Oysa Ceza ehliyeti yaş sınırı çeşitli ülkelerde farklı olarak uygulanmaktadır;
Sözgelimi; “Avustralya (Tazmanya), Bengaldeş, Kıbrıs Rum Kesimi, Gana, İrlanda, Ürdün, Kuveyt, Lübnan, Pakistan, Sudan, Suriye ceza ehliyetini ceza ehliyetini 7 yaşından;
Sri Lanka, İskoçya 8 yaşından;
Irak, Filipinler 9 yaşından;
Avustralya (birçok eyaleti), Nepal, Yeni Zelanda, Nikaragua, İngiltere 10 yaşında;
Kanada, Kore, Uganda 12 yaşından;
Cezayir, Çad, Fransa, Polonya, Tunus 13 yaşından;
Bulgaristan, Çin, Almanya, Macaristan, İtalya, Japonya, Libya, Romanya, Rusya, Vietnam, 14 yaşından;
Danimarka, Mısır, Finlandiya, Norveç, İzlanda, Peru, Sudan, İsveç 15 yaşından başlatmaktadır”
(Kaynak; Prof.Dr. Oğuz POLAT/Çocuk suçluluğu) © www.kriminoloji.com 2002)
Ülkemizde de benzer bir düzenlemeye gidilmesi mümkündür.
Sonuç olarak suça sürüklenen çocuk yoktur, suç işlemiş çocuk vardır.

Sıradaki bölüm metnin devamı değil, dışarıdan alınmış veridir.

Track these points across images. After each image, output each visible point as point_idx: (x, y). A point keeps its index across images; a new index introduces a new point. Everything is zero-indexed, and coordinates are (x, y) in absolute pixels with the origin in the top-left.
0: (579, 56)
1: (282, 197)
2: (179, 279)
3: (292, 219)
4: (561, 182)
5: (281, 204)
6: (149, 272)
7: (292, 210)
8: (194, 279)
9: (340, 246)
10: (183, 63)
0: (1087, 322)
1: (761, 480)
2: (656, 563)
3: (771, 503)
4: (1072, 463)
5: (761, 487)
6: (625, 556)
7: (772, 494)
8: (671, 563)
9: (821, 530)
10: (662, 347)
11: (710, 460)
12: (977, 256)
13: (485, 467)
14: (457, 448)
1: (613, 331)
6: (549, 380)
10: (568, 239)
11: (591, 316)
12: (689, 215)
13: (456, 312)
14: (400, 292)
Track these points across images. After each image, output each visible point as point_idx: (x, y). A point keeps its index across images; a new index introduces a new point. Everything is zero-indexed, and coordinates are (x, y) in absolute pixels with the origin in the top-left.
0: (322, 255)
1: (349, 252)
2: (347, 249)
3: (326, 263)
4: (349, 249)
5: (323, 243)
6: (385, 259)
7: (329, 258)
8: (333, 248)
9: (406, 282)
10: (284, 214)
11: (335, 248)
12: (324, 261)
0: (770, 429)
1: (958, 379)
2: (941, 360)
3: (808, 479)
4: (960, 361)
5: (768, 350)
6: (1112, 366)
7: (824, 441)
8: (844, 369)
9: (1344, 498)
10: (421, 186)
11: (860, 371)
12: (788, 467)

Bu gerçeğin peşinen kabulü ile başlatılacak sistemli, programlı, kararlı çalışma ve uygulamalarla bir yandan caydırıcılık sağlanırken diğer yandan suç işleyen çocuk sayısının azaltılması mümkündür.
Aksi takdirde her yıl sayıları artan çocuk suçlularla ilgili üçüncü sayfa haberlerini okumaya devam ederiz.